▸ EXERCISE PROMPT: Set down the data below from its first line to the line holding "right shoulder: (280, 493)", inclusive; omit all pictures.

▸ MATERIAL FOR THIS EXERCISE:
>>>>

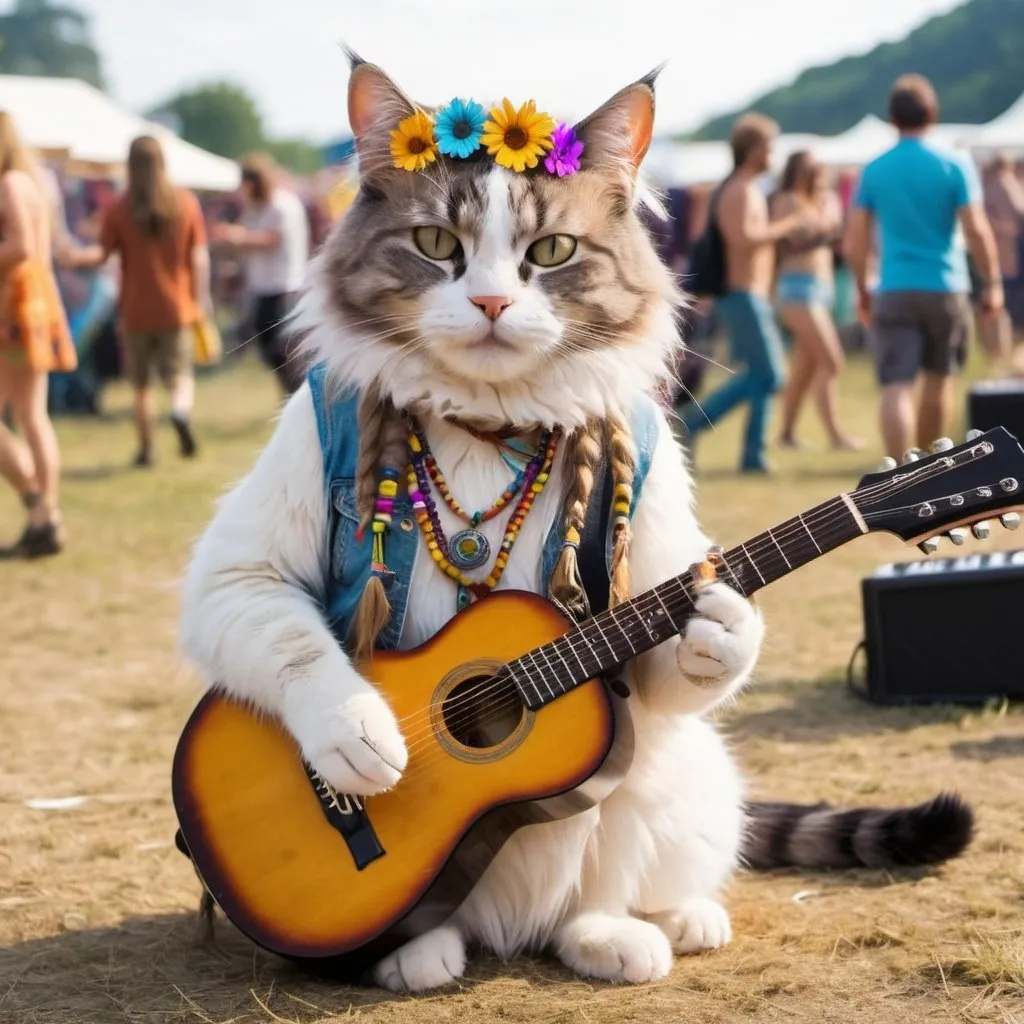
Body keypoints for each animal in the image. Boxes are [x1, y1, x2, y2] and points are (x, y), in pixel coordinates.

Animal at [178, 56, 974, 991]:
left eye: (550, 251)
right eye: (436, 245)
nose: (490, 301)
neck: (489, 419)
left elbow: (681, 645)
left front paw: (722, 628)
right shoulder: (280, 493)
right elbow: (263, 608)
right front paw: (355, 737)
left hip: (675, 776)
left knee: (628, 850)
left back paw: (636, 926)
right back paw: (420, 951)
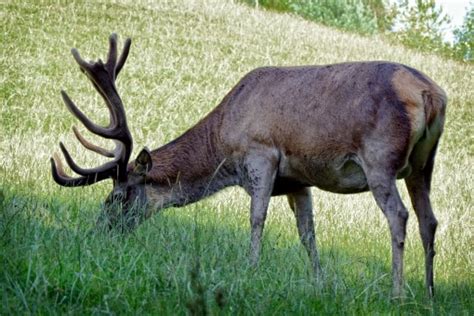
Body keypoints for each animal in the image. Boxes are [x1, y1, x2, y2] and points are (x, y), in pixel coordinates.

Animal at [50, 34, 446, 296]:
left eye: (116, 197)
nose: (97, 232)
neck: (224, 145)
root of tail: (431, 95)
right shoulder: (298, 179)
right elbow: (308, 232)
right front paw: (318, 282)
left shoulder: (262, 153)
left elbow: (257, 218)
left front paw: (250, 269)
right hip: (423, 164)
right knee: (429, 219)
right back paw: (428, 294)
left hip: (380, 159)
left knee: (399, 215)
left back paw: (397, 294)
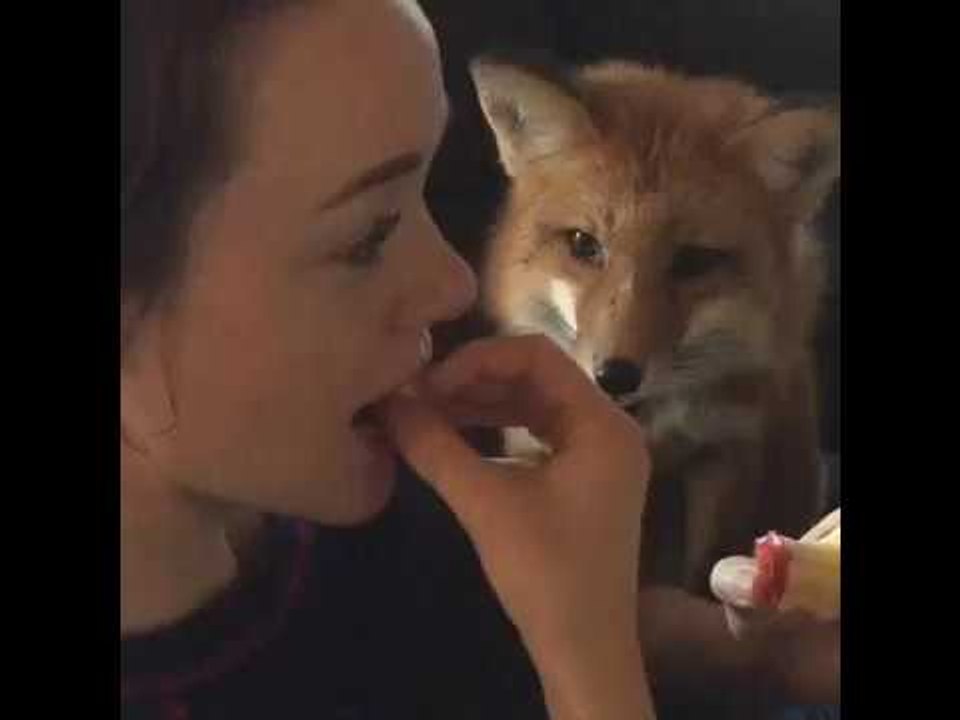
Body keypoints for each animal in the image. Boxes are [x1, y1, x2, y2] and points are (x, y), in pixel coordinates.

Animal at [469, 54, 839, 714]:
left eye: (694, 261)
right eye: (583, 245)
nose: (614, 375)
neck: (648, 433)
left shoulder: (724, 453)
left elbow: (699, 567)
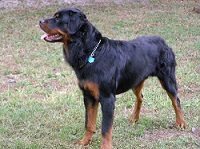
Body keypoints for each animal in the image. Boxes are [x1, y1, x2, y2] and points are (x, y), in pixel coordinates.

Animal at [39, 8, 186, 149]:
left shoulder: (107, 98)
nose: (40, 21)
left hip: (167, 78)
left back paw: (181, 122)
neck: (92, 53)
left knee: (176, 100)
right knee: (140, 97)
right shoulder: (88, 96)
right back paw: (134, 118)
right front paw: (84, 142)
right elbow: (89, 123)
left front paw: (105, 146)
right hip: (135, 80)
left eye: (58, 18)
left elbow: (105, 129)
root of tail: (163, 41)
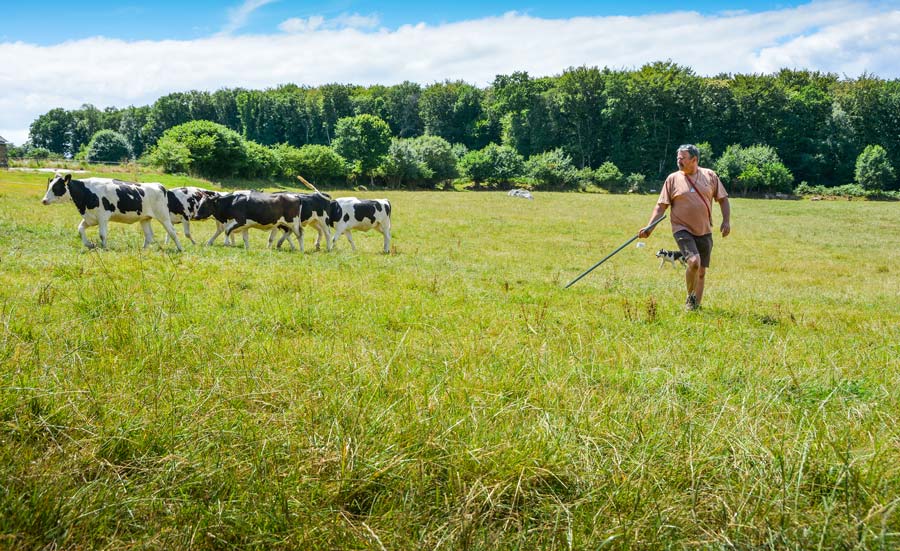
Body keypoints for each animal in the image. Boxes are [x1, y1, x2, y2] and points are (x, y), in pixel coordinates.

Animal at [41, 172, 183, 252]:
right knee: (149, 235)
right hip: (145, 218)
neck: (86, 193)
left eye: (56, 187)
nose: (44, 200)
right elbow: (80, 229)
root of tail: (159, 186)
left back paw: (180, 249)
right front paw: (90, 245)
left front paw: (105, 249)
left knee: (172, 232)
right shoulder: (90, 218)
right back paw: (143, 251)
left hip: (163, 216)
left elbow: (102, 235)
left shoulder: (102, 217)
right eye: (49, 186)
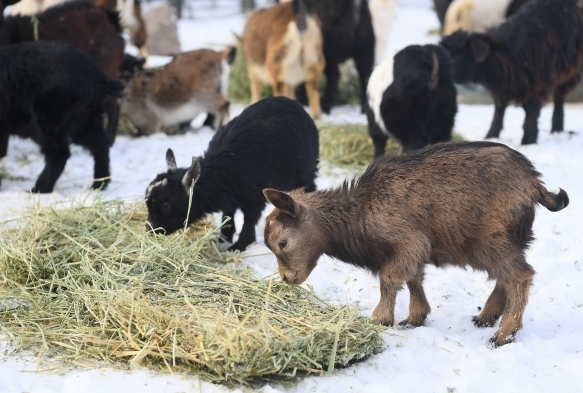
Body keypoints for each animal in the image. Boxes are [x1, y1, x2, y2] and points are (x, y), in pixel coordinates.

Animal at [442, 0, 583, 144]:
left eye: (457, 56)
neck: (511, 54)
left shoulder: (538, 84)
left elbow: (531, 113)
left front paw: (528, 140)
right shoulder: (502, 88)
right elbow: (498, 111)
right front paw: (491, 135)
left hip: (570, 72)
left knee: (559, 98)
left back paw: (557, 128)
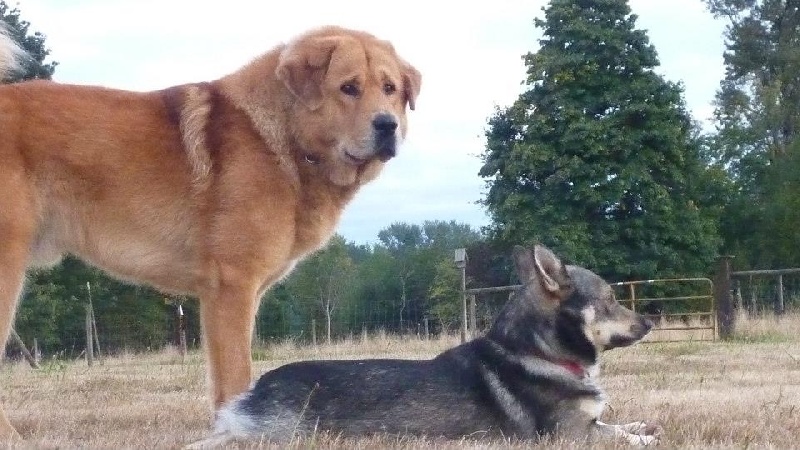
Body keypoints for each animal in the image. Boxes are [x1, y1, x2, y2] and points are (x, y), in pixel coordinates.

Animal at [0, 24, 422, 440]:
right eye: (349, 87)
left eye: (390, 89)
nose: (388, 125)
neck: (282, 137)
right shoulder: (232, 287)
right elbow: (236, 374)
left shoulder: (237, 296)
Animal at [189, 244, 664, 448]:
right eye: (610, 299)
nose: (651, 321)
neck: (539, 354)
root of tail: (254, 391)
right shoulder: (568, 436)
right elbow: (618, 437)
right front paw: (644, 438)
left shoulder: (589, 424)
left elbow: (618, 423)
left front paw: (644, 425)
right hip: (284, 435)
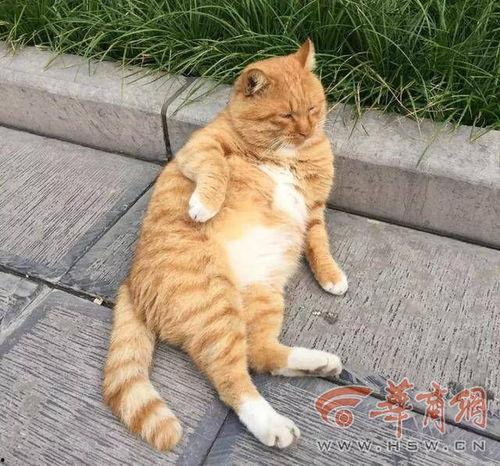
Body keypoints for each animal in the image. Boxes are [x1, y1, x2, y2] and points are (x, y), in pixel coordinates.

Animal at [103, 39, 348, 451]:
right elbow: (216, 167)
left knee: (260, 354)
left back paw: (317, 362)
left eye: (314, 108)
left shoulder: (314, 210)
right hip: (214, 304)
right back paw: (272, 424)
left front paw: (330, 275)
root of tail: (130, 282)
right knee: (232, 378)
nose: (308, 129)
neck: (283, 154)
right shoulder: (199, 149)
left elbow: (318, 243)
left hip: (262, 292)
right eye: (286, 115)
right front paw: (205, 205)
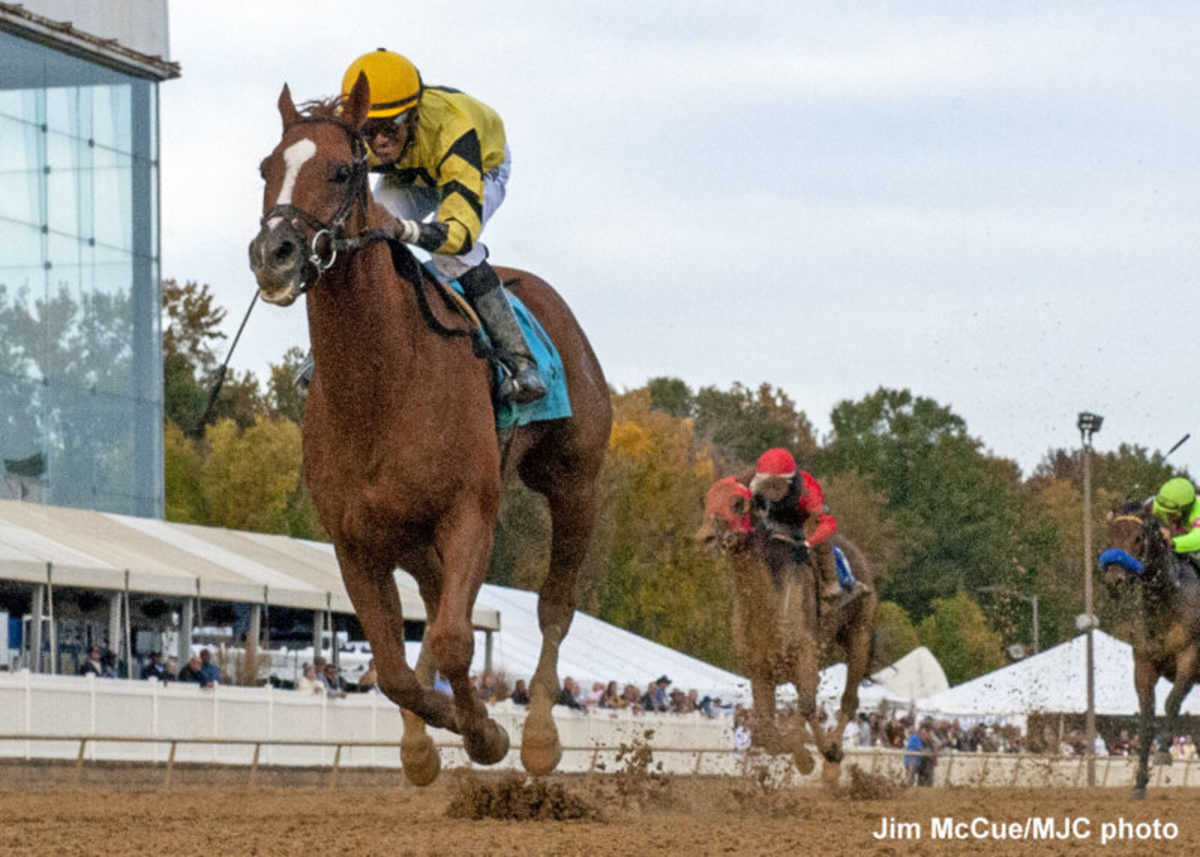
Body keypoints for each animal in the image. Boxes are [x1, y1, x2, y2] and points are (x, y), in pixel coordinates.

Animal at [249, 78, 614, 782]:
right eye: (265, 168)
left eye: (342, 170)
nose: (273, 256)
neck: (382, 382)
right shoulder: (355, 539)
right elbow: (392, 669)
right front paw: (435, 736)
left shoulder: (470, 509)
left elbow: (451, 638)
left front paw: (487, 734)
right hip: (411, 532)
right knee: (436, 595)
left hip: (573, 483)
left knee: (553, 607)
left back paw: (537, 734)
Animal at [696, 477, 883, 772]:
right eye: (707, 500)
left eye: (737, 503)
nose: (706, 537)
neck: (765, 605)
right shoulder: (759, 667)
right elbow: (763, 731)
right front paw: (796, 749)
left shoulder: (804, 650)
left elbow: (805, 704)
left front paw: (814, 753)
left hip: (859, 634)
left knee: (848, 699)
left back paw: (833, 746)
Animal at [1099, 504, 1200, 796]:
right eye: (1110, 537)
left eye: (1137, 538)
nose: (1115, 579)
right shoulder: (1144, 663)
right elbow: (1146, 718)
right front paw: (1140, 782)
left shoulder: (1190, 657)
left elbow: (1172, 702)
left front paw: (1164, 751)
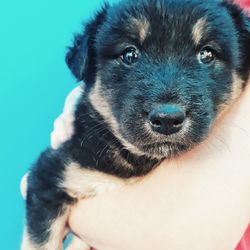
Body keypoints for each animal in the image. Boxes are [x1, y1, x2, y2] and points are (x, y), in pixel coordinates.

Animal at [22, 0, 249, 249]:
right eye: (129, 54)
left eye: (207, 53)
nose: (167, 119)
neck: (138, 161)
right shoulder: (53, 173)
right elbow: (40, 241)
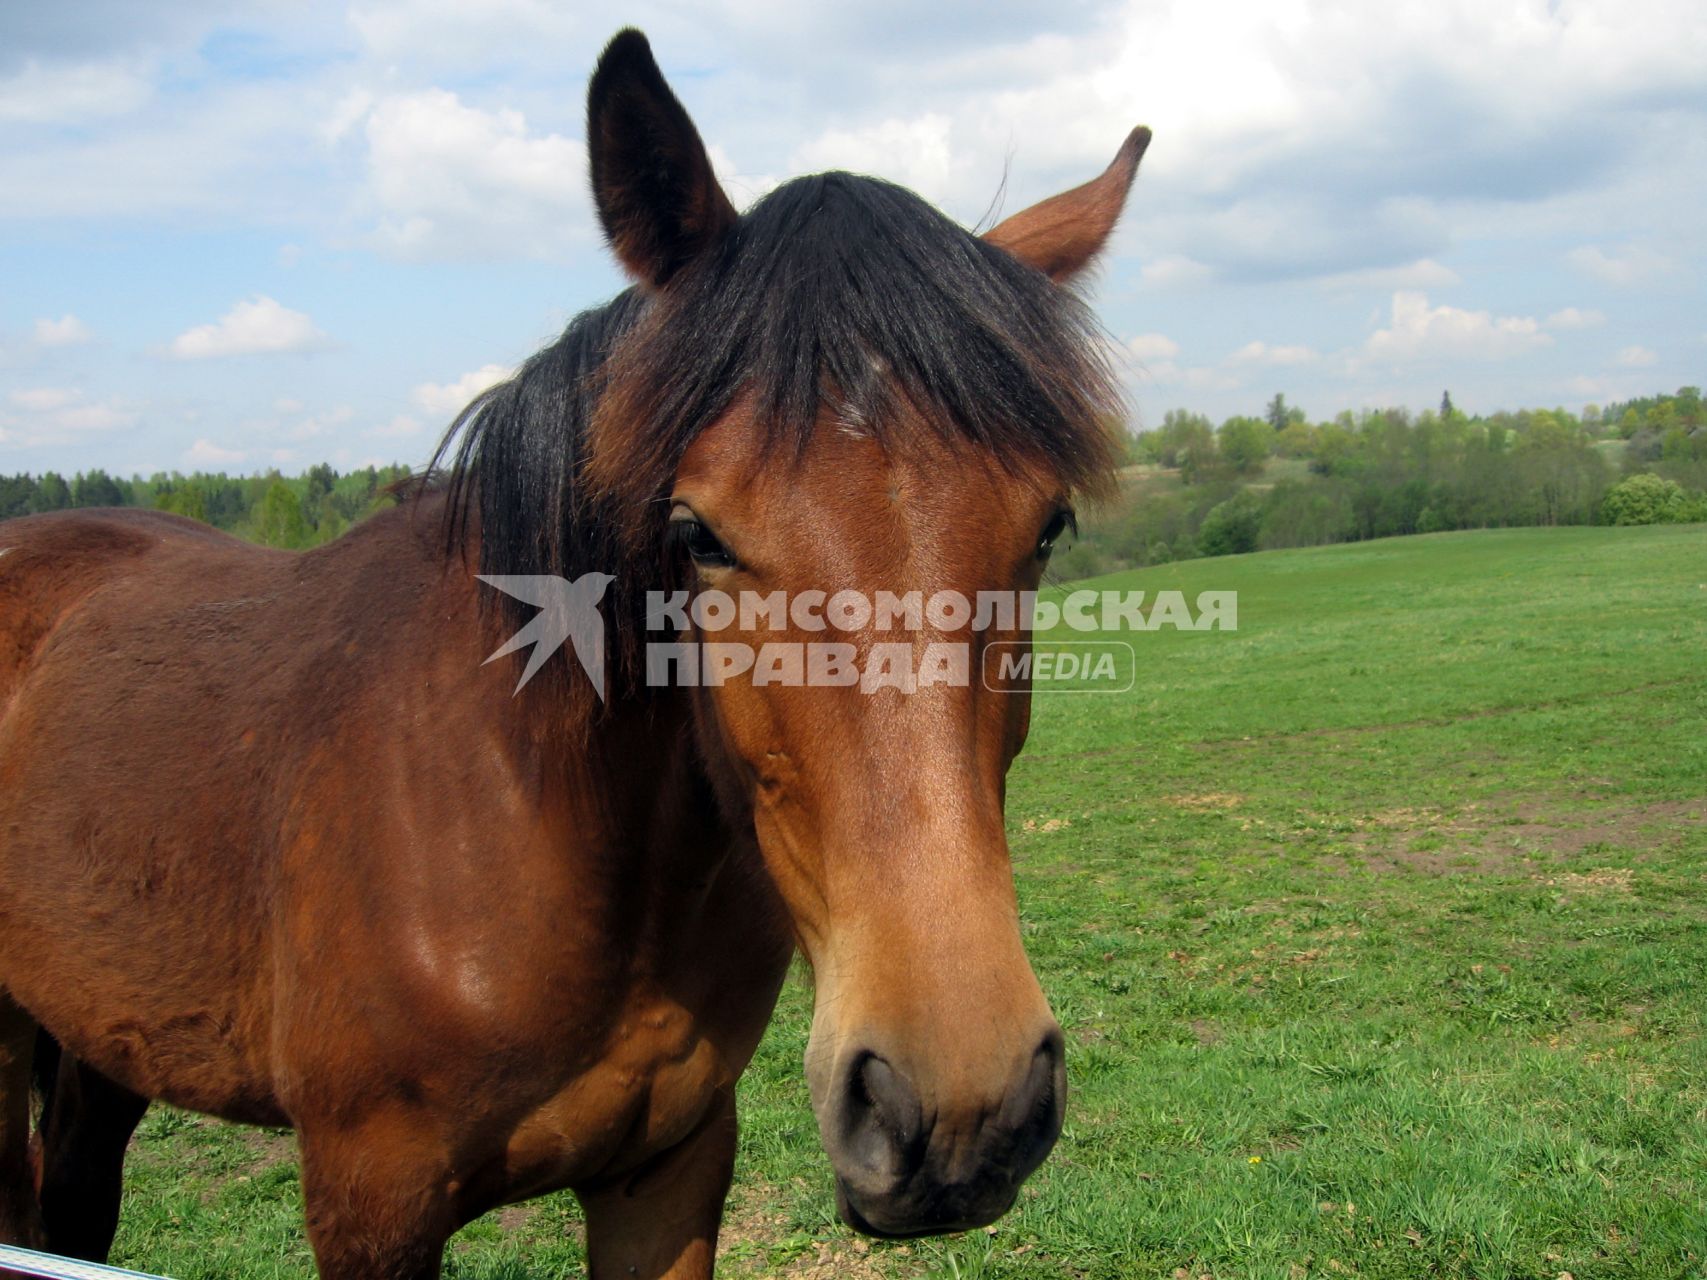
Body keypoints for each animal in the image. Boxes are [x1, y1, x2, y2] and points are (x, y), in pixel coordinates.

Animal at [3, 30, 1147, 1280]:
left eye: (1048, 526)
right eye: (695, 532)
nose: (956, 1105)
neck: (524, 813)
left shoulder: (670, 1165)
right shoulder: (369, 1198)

<<<<

▸ RESULT FOR THIS TASK:
Body keypoints for each animal in the image. Boxes are [x1, y1, x2, y2] and points are (x, y), in pixel coordinates.

Animal at [178, 56, 974, 991]:
left eye: (550, 251)
right eye: (436, 245)
nose: (490, 301)
neck: (489, 419)
left elbow: (681, 645)
left front paw: (722, 628)
right shoulder: (280, 493)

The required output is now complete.